Exercise objective ▸
Lines in the listing below may contain the word "paramètre". State how many do, and nothing more.

● ● ● ● ●

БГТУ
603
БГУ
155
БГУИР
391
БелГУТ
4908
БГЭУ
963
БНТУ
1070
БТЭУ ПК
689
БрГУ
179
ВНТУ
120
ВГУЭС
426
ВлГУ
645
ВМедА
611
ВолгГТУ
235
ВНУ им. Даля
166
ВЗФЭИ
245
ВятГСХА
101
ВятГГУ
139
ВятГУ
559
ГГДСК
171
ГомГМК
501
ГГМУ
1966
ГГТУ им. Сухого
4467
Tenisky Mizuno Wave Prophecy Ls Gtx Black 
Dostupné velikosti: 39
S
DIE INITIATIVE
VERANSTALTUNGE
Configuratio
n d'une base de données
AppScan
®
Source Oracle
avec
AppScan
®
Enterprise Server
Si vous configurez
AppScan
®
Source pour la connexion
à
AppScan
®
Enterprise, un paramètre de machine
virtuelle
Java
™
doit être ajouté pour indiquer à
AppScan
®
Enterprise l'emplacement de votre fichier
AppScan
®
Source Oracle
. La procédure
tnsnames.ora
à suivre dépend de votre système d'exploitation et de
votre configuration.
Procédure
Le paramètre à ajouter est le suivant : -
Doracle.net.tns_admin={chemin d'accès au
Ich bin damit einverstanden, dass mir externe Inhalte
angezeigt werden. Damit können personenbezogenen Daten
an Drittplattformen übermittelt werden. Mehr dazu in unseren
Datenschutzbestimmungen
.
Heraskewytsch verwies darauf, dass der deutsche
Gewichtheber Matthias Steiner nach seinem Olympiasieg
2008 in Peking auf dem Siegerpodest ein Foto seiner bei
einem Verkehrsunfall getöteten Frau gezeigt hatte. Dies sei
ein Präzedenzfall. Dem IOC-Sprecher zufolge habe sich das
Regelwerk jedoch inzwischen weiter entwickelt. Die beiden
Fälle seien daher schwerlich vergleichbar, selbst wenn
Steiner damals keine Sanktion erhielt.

● ● ● ● ●

Task output ▸
2